Web document revisions:
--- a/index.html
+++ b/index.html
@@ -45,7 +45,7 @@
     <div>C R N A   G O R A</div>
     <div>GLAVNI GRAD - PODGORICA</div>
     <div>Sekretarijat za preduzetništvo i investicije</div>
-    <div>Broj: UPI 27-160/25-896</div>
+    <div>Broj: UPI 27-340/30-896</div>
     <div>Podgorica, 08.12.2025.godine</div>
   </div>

...

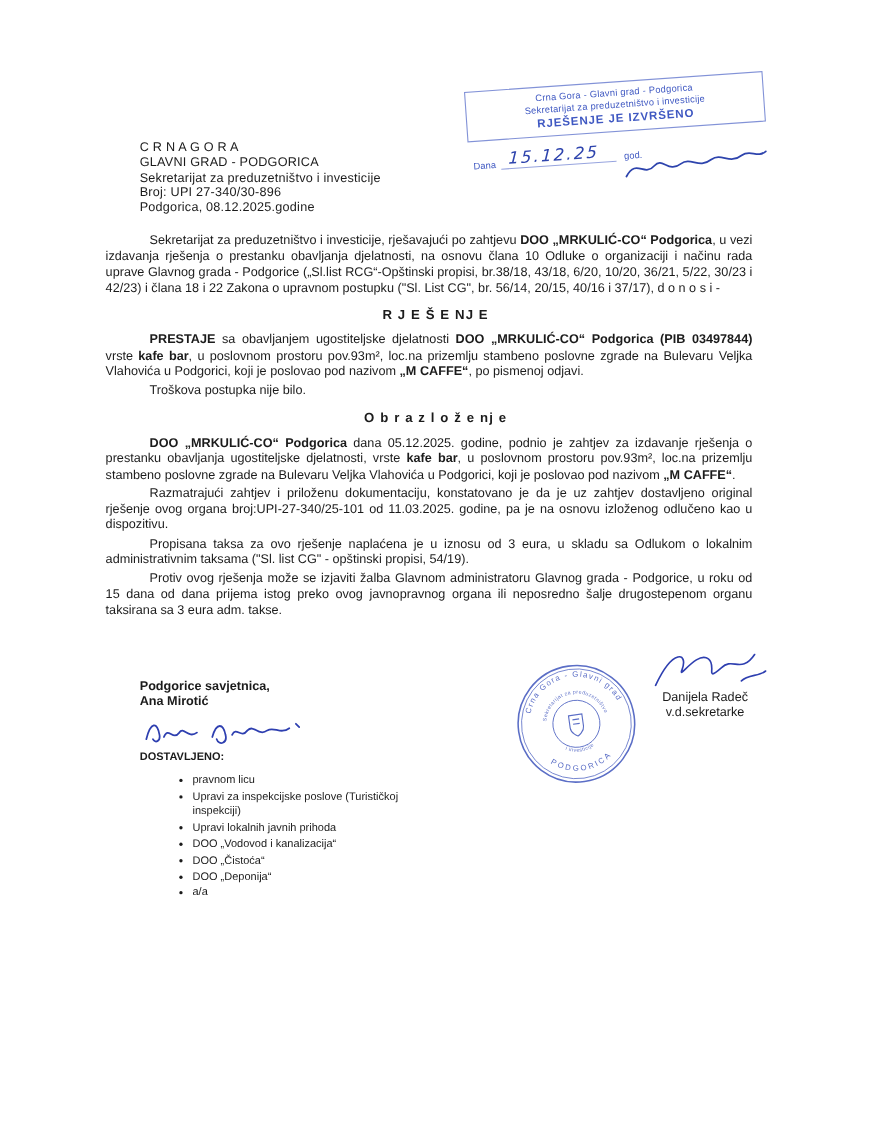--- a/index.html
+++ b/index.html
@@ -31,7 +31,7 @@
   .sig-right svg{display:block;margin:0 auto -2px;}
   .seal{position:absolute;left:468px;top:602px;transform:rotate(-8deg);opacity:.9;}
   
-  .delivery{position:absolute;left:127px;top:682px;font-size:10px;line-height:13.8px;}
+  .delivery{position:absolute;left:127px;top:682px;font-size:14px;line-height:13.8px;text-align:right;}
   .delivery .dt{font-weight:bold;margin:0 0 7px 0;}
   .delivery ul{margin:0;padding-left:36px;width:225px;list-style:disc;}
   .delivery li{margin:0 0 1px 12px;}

What you will do: Please state how many lines in the records contain the word "Broj", and give only that number.

Exercise response: 2